Monthly Columns


Spells for the Craft: Peace Water

Merry meet!

Many of you are probably familiar with war water – typically made from iron nails or spikes left to rust in pond water along with another ingredient or two such as Spanish moss or wormwood. It’s used to drive away disruptive energy, and I have sprinkled it around the perimeter of my abode as a preemptive protective measure.

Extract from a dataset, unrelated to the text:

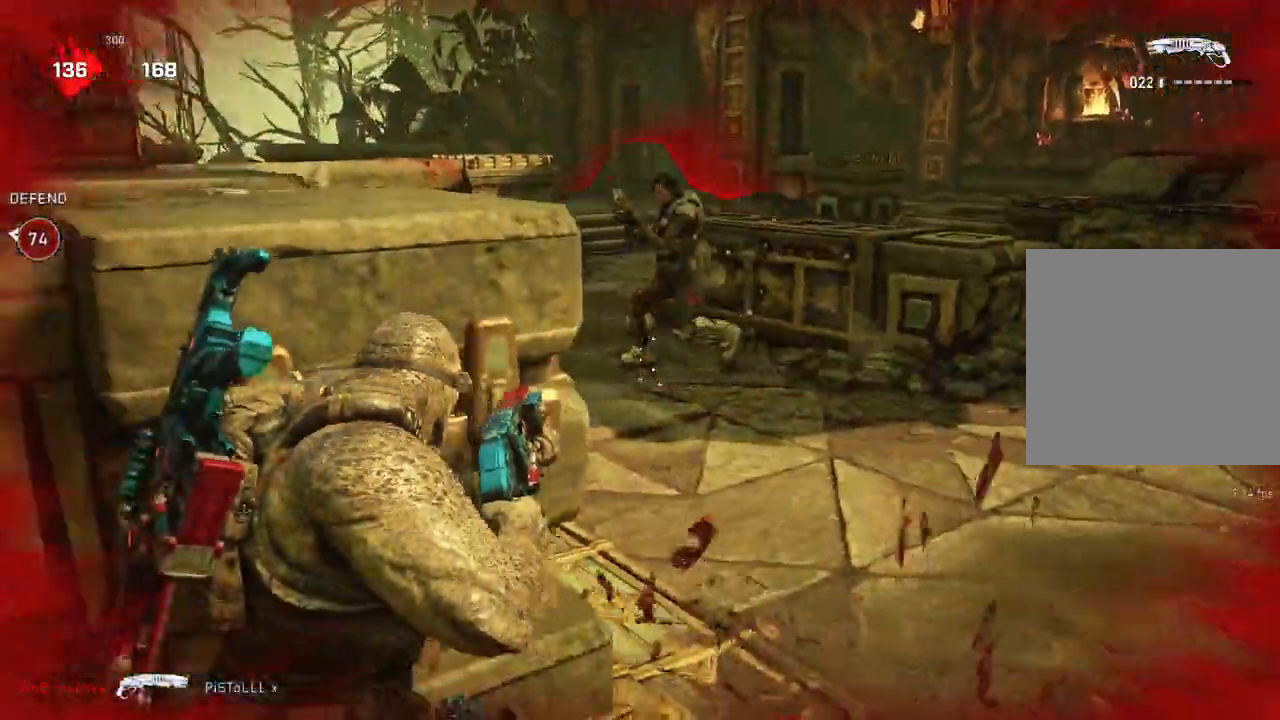
{"buttons": ["L2"], "left_stick": "right", "right_stick": "center", "events": [[50, "left_stick", "right"], [183, "right_stick", "center"], [450, "L2", "down"]]}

Recently I learned of peace water. A hoodoo product, it brings peace, harmony, and gentleness to places, people or situations. It can create an energetic barrier, warding off negative entities and energies that would bring discord to your environment. It’s thought peace water draws its symbolism from the Biblical directive to “spread oil on troubled waters,” calming down things. Coming in contact with it will is said to make people or spirits become more gentle, thus treating others with kindness and respect.

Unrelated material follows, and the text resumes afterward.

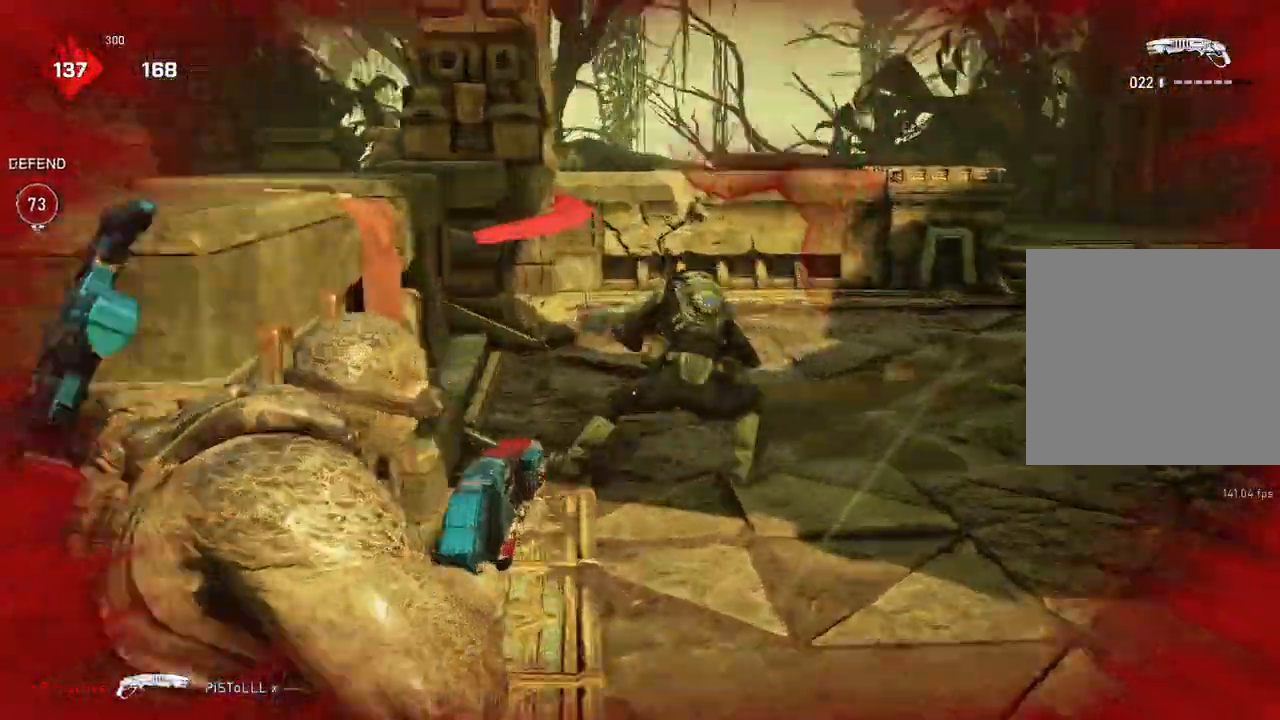
{"buttons": ["L1"], "left_stick": "up", "right_stick": "center", "events": [[50, "R2", "down"], [50, "left_stick", "left"], [67, "right_stick", "down-left"], [100, "left_stick", "down-left"], [150, "L2", "up"], [217, "R2", "up"], [217, "right_stick", "center"], [267, "left_stick", "up-left"], [333, "L1", "down"], [350, "left_stick", "up"], [383, "right_stick", "down"], [433, "L1", "up"], [500, "L1", "down"], [500, "right_stick", "center"]]}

According to The Village Witch, a witchcraft shop in the UK, “It is also the antidote to War Water and counteracts hexes, curses, jinxes and tricks.”

It can be used as a floor wash, a spray, a bath, to anoint objects, and in lieu of or in tandem with incense. It can also be added to water when washing ritual garb or altar cloths.

Recipes to make your own vary greatly.

The Divinely Preserved Healer’s recipe calls for mixing lavender buds or flowers, and peppermint leaves in a small jar. Cover the ingredients with jojoba oil and place it where the sun or the moon can charge it for two to six weeks. Shake daily while being mindful of its purpose. Once the tincture is made, add spring water and blue food coloring to a glass spray bottle. Drain the oil from the tincture unto the spray bottle where it will form a second layer. Lastly, pour in Florida Water (or Kananga Water). Other ingredients such as Palo Santo or sage can also be added. Then charge with intentions of peace using your preferred method.

Dawn Champine states in a YouTube video that Peace Water brings tranquility and serenity and keeps troubles at bay. She keeps a bottle on her altar. According to folklore, she explains, malevolent spirits are mesmerized by what happens when you shake it and the three layers blend together, resulting in something like a lava lamp.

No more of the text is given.